Data provided:
_____

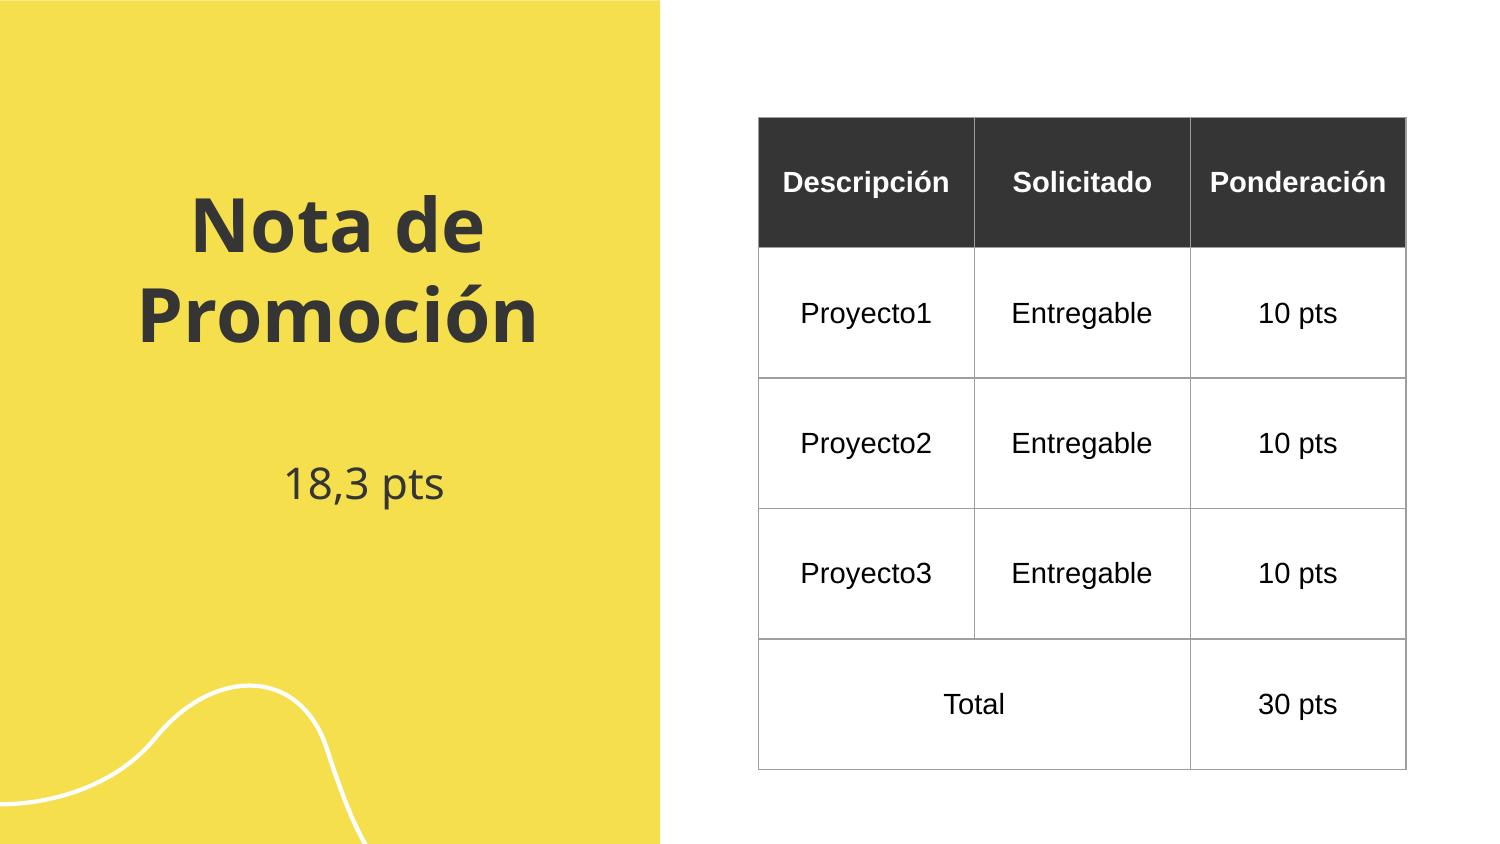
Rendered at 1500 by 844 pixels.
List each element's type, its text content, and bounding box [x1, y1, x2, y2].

_____

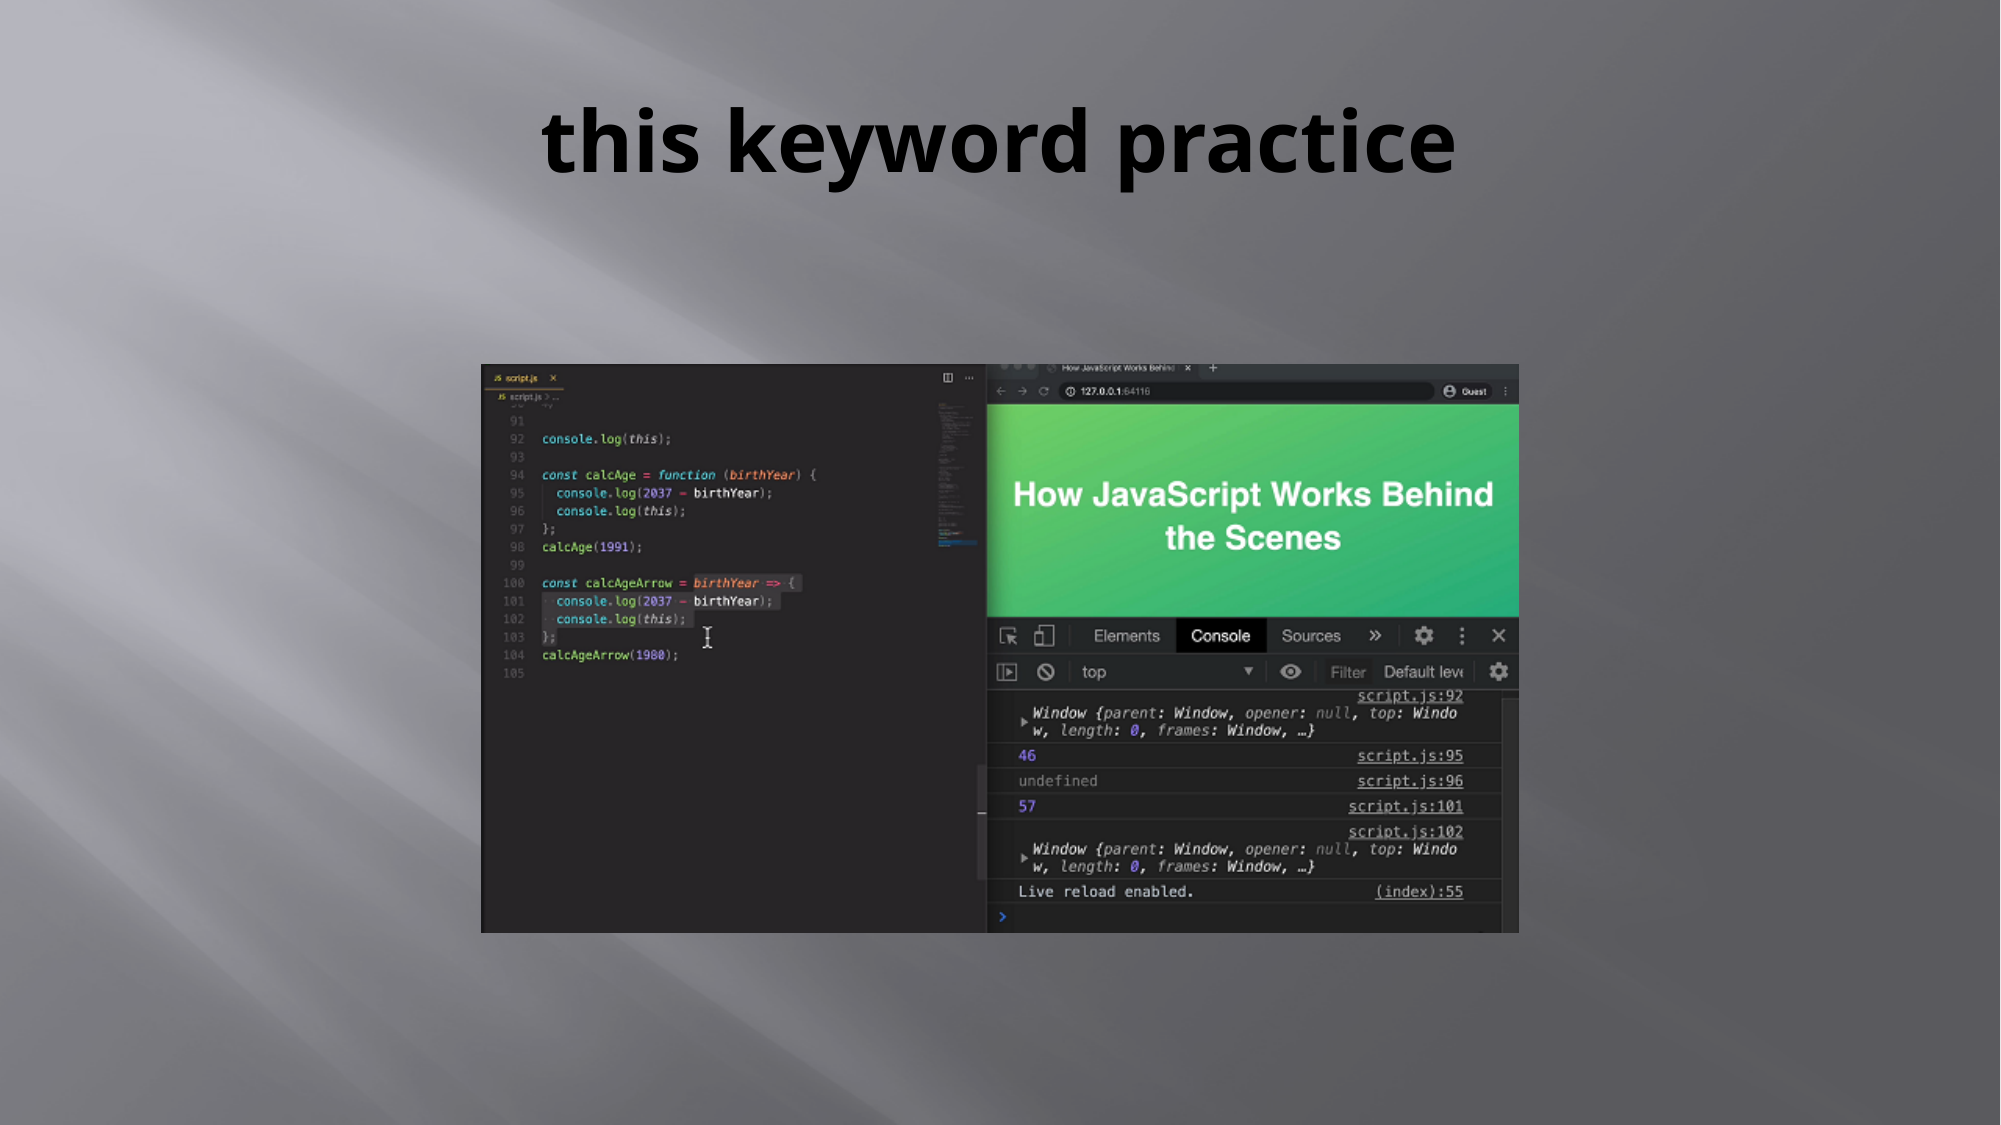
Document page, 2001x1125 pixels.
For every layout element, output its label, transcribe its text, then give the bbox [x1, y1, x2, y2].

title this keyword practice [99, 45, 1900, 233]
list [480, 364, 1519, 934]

_____

Directive: Taking the listing above as the source, transcribe only the lines starting at the line with "Document page, 2001x1125 pixels." and going through the line with "list [480, 364, 1519, 934]", unaltered and with both ends included.

Result of the task:
Document page, 2001x1125 pixels.
For every layout element, output its label, transcribe its text, then give the bbox [x1, y1, x2, y2].

title this keyword practice [99, 45, 1900, 233]
list [480, 364, 1519, 934]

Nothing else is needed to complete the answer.